■ Instructions to follow ■
Print each entry precisely; exclude the pictures.

*** Begin section ***

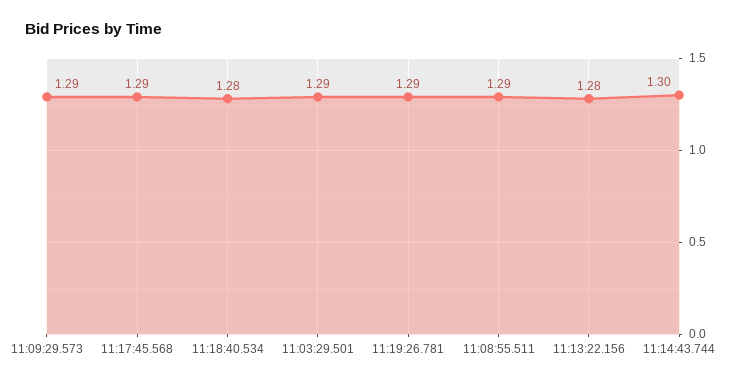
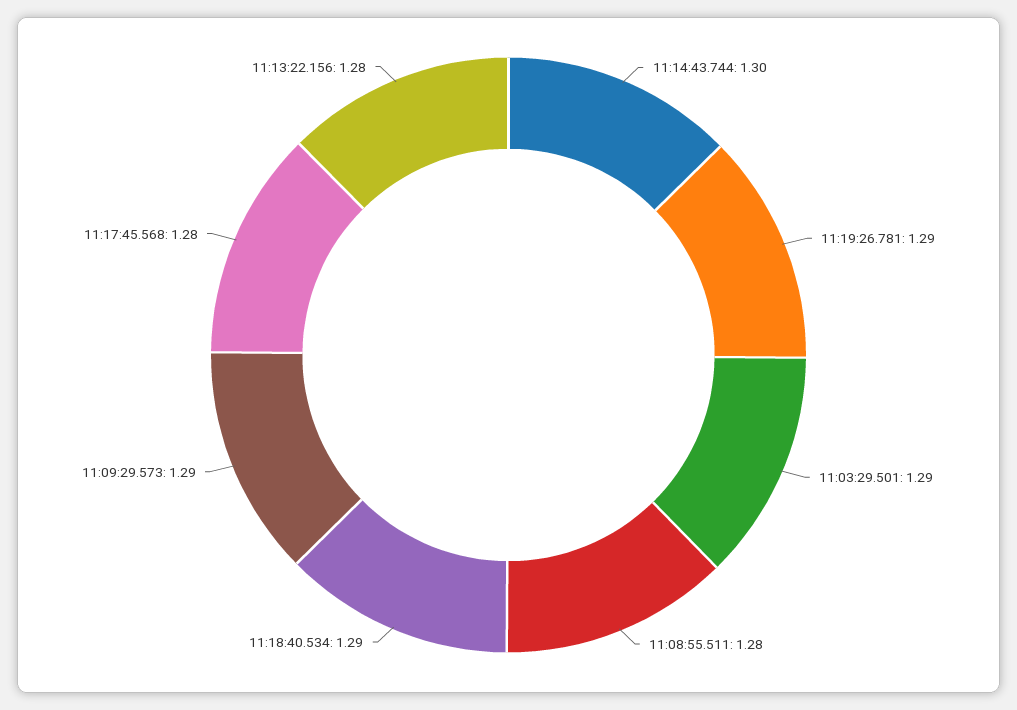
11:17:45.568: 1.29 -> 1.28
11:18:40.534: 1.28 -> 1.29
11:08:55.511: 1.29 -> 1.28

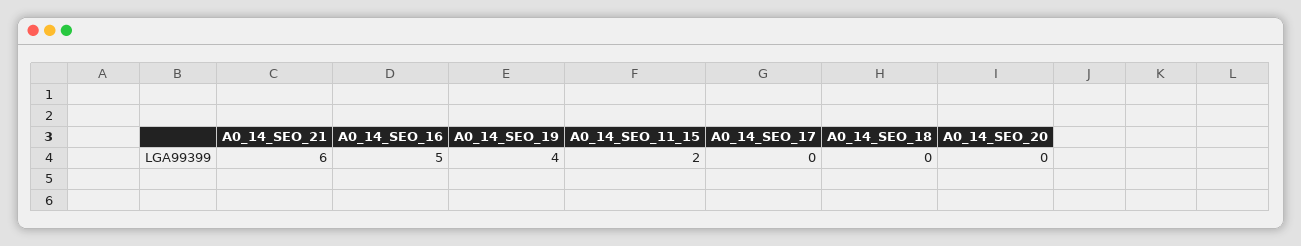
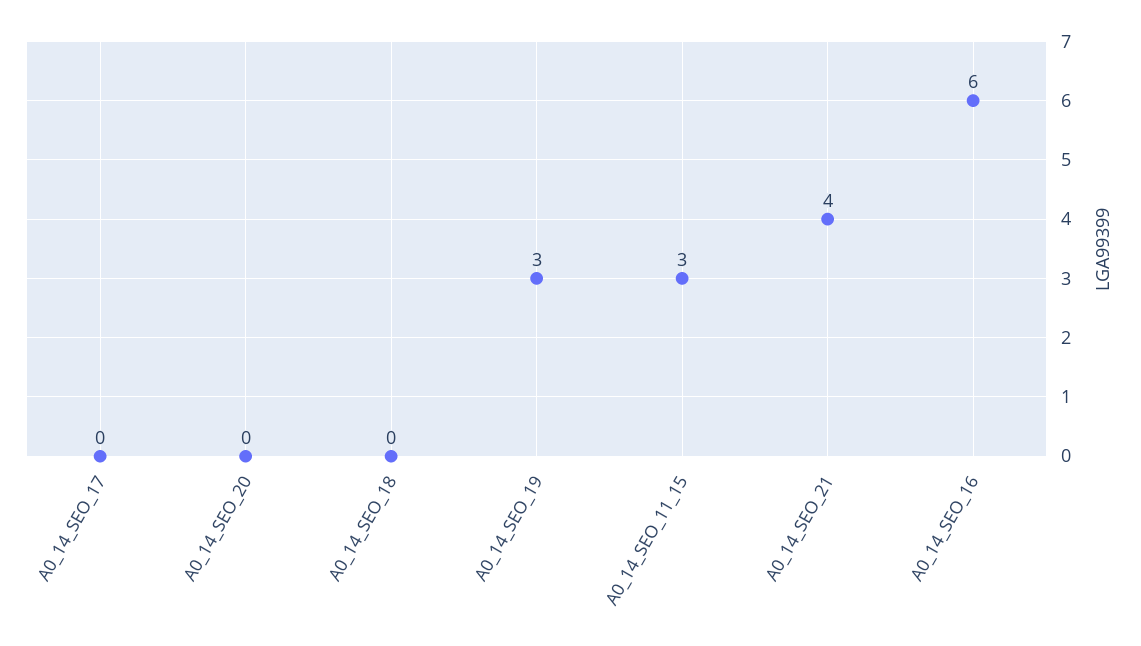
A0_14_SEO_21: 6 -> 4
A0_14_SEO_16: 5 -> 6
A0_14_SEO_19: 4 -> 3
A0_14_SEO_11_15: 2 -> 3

*** End section ***

■ Answer space ■
11:17:45.568: 1.29 -> 1.28
11:18:40.534: 1.28 -> 1.29
11:08:55.511: 1.29 -> 1.28

A0_14_SEO_21: 6 -> 4
A0_14_SEO_16: 5 -> 6
A0_14_SEO_19: 4 -> 3
A0_14_SEO_11_15: 2 -> 3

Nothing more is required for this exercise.